Par exemple, avec des codons à quatre lettres (quadruplets), il existe 256 possibilités uniques, et pas seulement 64, ce qui pourrait sembler avantageux pour la vie car cela ouvrirait la possibilité de coder plus de 20 acides aminés et un éventail de protéines astronomiquement plus diversifié. Des études antérieures de biologie synthétique, et même certaines de ces rares exceptions dans la nature, ont montré qu’il est parfois possible d’augmenter le code génétique avec quelques codons quadruplets, mais jusqu’à présent, personne ne s’est jamais attaqué à la création d’un système génétique entièrement quadruplé pour voir comment il se compare au codon triplet normal.
“C’était une étude qui posait cette question très sincèrement”, a déclaré Erika Alden DeBenedictis, l’auteur principal du nouvel article, qui était doctorant au MIT pendant le projet et est actuellement postdoctoral à l’Université de Washington.
S’étendre sur la nature
Pour tester un code génétique quadruplet-codon, DeBenedictis et ses collègues ont dû modifier certaines des biochimies les plus fondamentales de la vie. Lorsqu’une cellule fabrique des protéines, des extraits de son information génétique sont d’abord transcrits en molécules d’ARN messager (ARNm). Les organites appelés ribosomes lisent ensuite les codons de ces ARNm et les associent aux « anti-codons » complémentaires des molécules d’ARN de transfert (ARNt), dont chacun porte un acide aminé spécifié de manière unique dans sa queue. Les ribosomes relient les acides aminés en une chaîne en croissance qui finit par se replier en une protéine fonctionnelle. Une fois leur travail terminé et la protéine traduite, les ARNm sont dégradés pour être recyclés et les ARNt usés sont rechargés en acides aminés par les enzymes synthétases.
Les chercheurs ont modifié les ARNt de la bactérie Escherichia coli pour avoir des anti-codons quadruplés. Après avoir soumis les gènes d’E. coli à diverses mutations, ils ont testé si les cellules pouvaient traduire avec succès un code quadruplet, et si une telle traduction entraînerait des effets toxiques ou des défauts de fitness.

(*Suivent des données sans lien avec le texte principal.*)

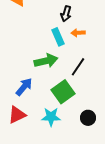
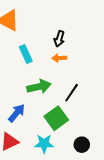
orange arrow: (78, 33) -> (59, 58), moved
cyan rectangle: (58, 37) -> (26, 54), moved

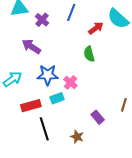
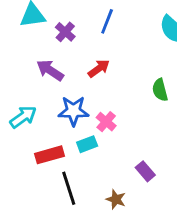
red arrow: (96, 28) -> (99, 68), moved
green semicircle: (89, 54) -> (160, 90), moved

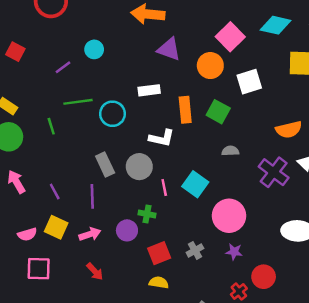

Ils ont découvert que tous les ARNt modifiés pouvaient se lier à des codons quadruplés, ce qui a montré qu'”il n’y a rien de mal biophysiquement à faire une traduction avec cette taille de codon plus grande”, a déclaré DeBenedictis.
Mais ils ont également découvert que les synthétases ne reconnaissaient que neuf des 20 anticodons quadruplés, de sorte qu’ils ne pouvaient pas recharger le reste avec de nouveaux acides aminés. Avoir neuf acides aminés qui peuvent être traduits avec un codon quadruplet dans une certaine mesure, c’est “à la fois beaucoup et un peu”, a déclaré DeBenedictis. “C’est beaucoup d’acides aminés pour quelque chose dont la nature n’a jamais besoin pour fonctionner.” Mais c’est un peu parce que l’incapacité à traduire 11 acides aminés essentiels limite strictement le vocabulaire chimique avec lequel la vie doit jouer.